Modelling of a submarine landslide in the Svalbard Islands indicates that tsunami waves could be more than 4 meters high and reach the coast in 50 minutes.
A new study with the participation of the Institut de Ciències del Mar (ICM-CSIC) has concluded that submarine landslides triggered by global warming in the area of the Svalbard Islands (Norway) could generate tsunamis. The formation of tsunami waves would be controlled by the development of the submarine landslide and its impact by the topography of the seabed and the coast. The results of this work show the need to continue investigating glacial margin instability in future climate scenarios due to the important impact on coastal infrastructure and populations.
Global warming impacts the Arctic with an increase in ocean water temperature and a decrease in glacier thickness. Both processes give rise to an ideal scenario for the formation of submarine landslides with tsunamigenic potential.

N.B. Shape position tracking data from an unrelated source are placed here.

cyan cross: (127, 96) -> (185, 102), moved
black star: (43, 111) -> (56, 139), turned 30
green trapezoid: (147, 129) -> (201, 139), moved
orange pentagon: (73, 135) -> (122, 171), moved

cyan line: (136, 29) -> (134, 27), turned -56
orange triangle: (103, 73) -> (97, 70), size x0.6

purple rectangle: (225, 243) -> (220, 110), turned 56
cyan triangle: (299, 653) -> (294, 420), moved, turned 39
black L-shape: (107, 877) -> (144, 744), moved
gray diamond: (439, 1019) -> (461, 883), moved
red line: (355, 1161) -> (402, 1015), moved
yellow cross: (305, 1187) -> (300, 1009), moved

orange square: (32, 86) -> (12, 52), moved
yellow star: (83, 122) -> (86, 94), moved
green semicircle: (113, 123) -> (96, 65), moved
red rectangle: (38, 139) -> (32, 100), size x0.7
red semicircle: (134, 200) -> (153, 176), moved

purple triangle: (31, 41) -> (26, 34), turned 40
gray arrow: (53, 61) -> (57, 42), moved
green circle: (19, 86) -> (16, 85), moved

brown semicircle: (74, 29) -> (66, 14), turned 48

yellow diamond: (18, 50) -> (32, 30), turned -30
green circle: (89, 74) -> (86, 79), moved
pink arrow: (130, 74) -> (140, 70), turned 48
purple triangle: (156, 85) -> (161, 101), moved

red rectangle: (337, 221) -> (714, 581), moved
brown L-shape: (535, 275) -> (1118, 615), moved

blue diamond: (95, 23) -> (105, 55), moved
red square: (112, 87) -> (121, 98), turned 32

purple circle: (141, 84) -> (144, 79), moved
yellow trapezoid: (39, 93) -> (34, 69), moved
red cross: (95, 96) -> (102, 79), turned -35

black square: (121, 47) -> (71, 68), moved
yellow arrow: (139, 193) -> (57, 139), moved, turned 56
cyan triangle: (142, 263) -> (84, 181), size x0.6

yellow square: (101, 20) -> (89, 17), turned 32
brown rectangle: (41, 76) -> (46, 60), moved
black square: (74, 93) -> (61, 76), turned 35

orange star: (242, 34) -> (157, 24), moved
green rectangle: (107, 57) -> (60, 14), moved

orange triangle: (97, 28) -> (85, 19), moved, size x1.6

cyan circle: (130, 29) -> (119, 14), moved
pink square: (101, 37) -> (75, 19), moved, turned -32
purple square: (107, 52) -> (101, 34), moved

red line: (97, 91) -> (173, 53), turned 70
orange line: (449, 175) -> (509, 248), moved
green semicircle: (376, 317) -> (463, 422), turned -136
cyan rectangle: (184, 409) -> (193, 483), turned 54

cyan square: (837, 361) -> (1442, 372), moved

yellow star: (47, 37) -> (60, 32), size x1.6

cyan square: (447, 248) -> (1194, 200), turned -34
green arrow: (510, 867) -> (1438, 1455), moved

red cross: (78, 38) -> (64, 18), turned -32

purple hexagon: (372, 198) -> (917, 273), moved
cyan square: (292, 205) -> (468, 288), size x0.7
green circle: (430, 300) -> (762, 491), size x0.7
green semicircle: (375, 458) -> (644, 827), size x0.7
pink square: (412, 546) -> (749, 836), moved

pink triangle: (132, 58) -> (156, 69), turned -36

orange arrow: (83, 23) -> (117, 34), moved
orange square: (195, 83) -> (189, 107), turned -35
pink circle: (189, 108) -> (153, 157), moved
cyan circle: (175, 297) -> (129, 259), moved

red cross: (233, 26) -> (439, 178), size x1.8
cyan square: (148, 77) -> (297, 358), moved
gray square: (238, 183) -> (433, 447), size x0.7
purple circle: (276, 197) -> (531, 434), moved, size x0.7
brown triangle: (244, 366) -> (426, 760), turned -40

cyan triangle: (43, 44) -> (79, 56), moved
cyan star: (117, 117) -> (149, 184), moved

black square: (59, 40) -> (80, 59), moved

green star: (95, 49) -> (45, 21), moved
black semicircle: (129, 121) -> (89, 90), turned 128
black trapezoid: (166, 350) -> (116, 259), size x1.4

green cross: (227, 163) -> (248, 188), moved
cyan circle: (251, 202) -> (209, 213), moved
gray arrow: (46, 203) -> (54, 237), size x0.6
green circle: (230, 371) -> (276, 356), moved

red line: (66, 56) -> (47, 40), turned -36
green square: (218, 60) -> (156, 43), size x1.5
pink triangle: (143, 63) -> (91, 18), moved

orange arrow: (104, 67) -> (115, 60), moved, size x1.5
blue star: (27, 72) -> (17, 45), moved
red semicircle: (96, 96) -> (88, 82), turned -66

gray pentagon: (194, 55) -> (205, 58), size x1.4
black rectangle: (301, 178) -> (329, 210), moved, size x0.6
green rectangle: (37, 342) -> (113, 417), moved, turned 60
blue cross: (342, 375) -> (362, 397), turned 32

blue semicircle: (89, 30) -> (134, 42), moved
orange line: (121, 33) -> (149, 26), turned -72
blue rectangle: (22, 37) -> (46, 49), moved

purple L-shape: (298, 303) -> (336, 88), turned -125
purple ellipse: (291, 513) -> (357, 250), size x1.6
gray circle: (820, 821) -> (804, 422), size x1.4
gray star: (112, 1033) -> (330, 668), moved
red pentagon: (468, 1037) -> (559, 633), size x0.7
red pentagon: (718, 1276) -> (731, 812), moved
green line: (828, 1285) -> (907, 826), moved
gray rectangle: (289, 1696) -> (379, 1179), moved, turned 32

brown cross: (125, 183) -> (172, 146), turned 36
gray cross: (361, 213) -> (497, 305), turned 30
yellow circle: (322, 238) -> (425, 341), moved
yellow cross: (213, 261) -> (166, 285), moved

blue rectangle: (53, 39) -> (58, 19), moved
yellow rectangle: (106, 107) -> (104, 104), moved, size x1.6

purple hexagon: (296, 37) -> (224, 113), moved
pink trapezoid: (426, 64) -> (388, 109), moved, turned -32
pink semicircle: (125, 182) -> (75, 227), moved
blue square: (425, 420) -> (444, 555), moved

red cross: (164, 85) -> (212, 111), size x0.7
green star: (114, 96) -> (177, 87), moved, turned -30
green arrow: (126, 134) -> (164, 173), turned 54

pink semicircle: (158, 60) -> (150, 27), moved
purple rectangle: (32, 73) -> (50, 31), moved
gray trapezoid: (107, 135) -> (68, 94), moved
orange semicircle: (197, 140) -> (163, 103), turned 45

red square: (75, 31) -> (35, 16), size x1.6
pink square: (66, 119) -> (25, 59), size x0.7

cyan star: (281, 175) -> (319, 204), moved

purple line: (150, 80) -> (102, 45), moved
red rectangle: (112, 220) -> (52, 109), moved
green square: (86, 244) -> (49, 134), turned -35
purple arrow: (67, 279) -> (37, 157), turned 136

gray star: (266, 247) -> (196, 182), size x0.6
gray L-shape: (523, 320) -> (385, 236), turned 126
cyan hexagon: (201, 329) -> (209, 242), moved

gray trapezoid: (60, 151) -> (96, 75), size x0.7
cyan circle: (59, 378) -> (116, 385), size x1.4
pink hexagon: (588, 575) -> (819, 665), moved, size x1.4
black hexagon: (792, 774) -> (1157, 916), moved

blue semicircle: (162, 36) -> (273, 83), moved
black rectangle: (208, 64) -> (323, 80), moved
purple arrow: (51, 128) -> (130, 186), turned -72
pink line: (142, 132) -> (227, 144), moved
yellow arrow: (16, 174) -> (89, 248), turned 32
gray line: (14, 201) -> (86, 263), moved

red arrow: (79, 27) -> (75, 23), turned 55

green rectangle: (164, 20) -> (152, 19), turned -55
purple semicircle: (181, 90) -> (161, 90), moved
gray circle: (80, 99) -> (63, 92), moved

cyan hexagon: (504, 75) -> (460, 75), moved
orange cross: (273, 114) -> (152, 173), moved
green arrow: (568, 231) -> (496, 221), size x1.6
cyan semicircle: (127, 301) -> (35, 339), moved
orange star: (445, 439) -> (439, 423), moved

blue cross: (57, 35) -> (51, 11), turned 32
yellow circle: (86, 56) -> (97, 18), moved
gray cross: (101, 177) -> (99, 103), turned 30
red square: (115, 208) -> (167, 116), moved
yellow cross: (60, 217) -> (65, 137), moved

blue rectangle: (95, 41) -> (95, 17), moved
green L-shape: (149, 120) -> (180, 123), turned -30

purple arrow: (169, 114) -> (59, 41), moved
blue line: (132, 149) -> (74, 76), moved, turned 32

To study this scenario, scientists from the the University of Granada, the Andalusian Institute of Earth Sciences, the Institut de Ciències del Mar of Barcelona (ICM-CSIC) and the University of Malaga analyzed the rupture and displacement dynamics of the ancient Storfjorden LS-1 landslide, located southwest of the Svalbard Islands, between 420 meters and 1900 meters deep, with a length of 60 kilometers, a volume of 40 cubic kilometers hosted in an area of 1300 square kilometers. The landslide has been determined to be tsunamigenic and its modeling demonstrates the formation of tsunami waves of up to 4.3 meters.
"In order to understand the impact of global warming on our planet, it is essential to know the geological processes of the past. Modeling of ancient submarine landslides is relevant as it provides us with information about geological hazards in Arctic coastal areas. This study recreates scenarios of tsunami formation due to landslides resulting from global warming that we may face in the future," says researcher Mayte Pedrosa, a researcher at the University of Granada.
The propagation of these waves is determined by the presence of glacial grooves of hundreds of kilometers that were excavated by Quaternary glaciers on the seafloor. Their morphologies condition the amplitude, amplification and diffraction of the tsunami waves, as well as the time of impact on the coasts of the Svalbard Islands.
"This research is important because the results have social and economic impact. Geological hazards such as submarine landslides and tsunamis affect coastal communities and the activity of different marine and coastal economic sectors," confirms Gemma Ercilla, from the ICM-CSIC.
"The results of this study will help the competent authorities and agencies to develop appropriate mitigation plans to manage the impact of tsunamis. The next steps of the research involve studies focused on the relationship between different geological risk processes governed by global warming, such as the generation of earthquakes by isostatic readjustment due to ice loss, landslides and the impact of both on the combined generation of tsunamis," concludes Ercilla.